»»
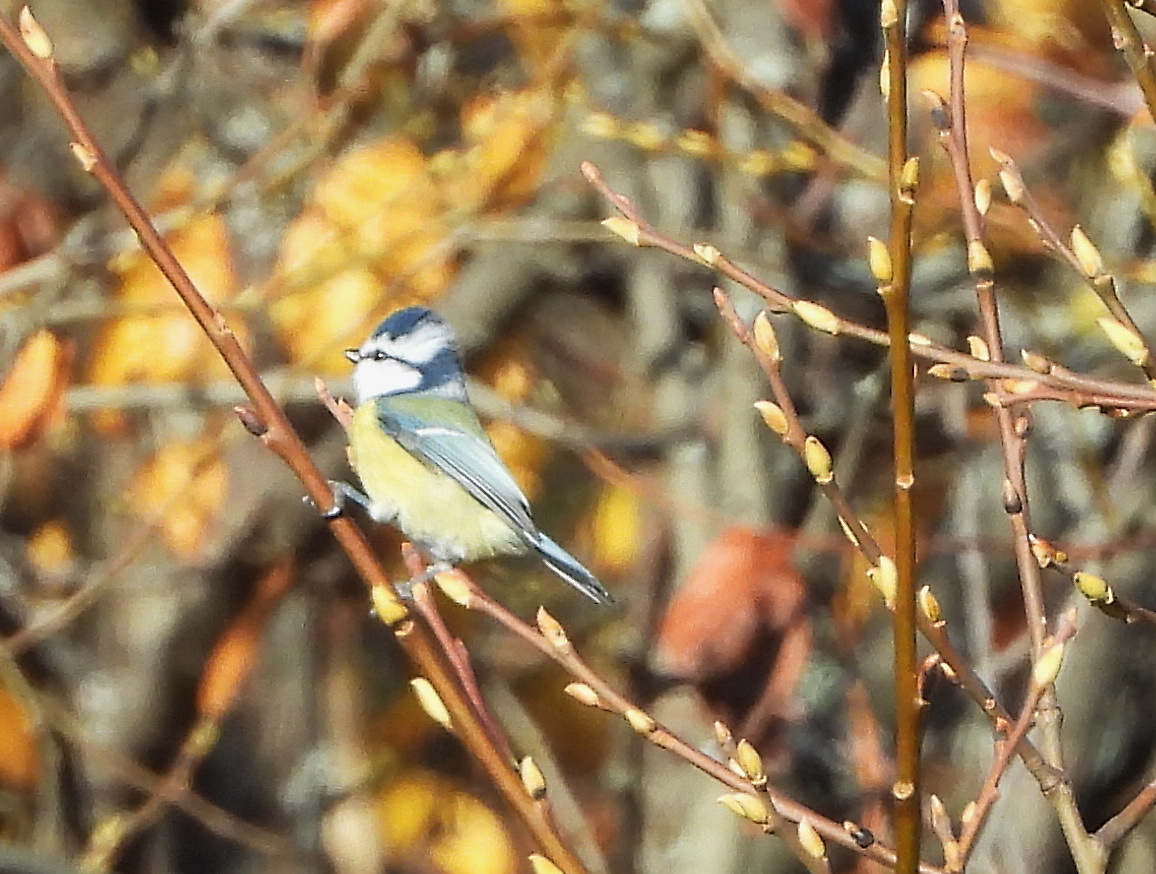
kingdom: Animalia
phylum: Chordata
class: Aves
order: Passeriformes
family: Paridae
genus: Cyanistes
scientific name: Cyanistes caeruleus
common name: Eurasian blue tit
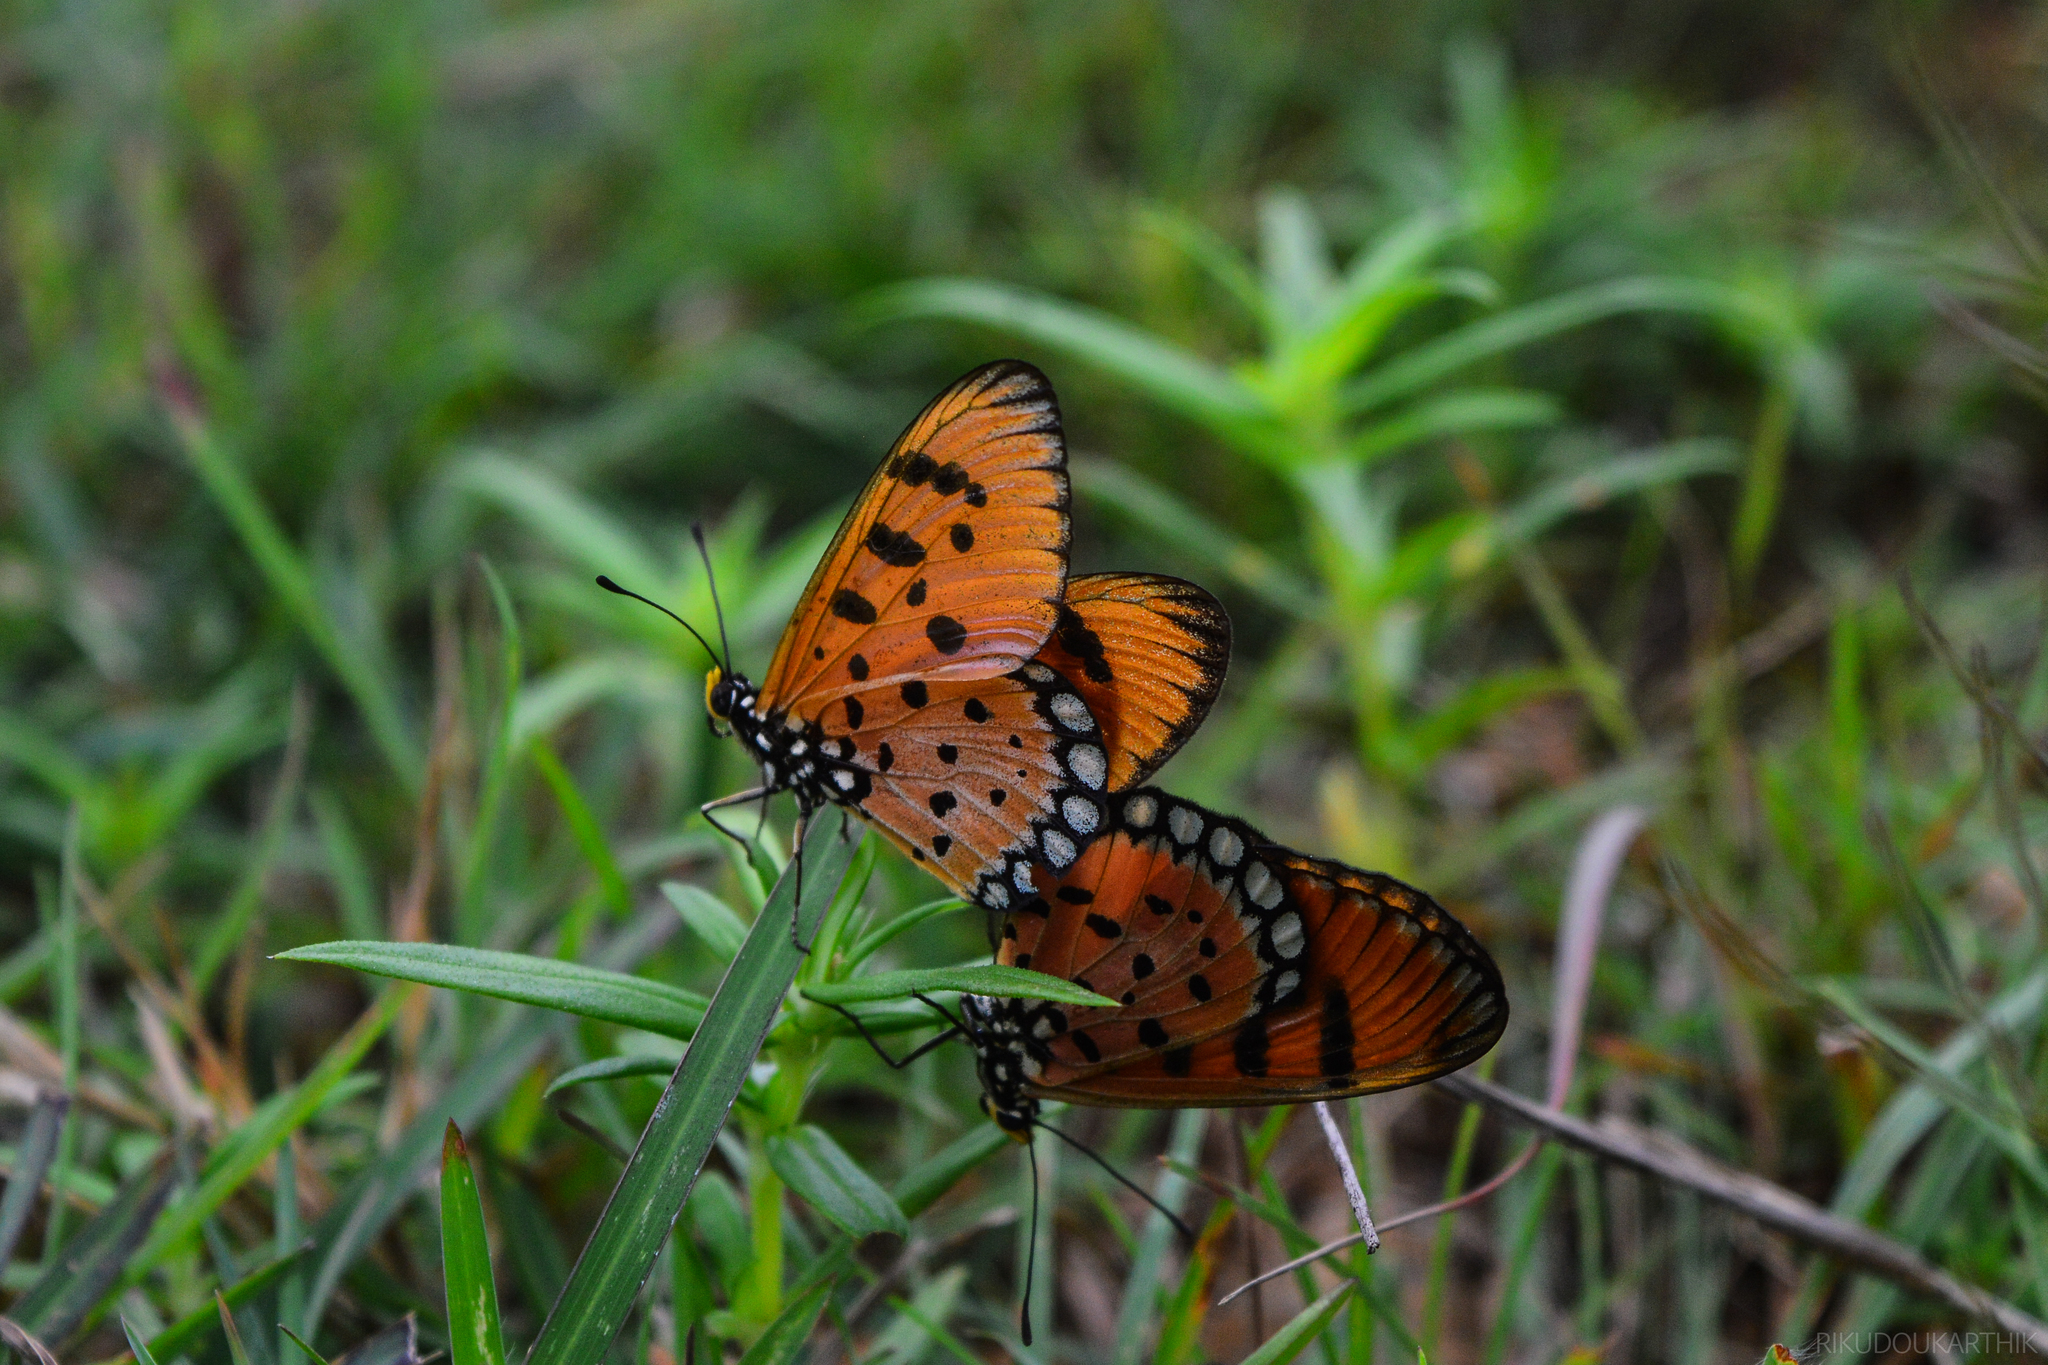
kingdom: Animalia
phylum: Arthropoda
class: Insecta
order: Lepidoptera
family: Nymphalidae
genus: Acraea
««
◆ **Exercise task**
Copy out the naming lines of every entry above word for word, leaving the pictures out.

◆ **Answer to this problem**
kingdom: Animalia
phylum: Chordata
class: Aves
order: Passeriformes
family: Paridae
genus: Cyanistes
scientific name: Cyanistes caeruleus
common name: Eurasian blue tit
kingdom: Animalia
phylum: Arthropoda
class: Insecta
order: Lepidoptera
family: Nymphalidae
genus: Acraea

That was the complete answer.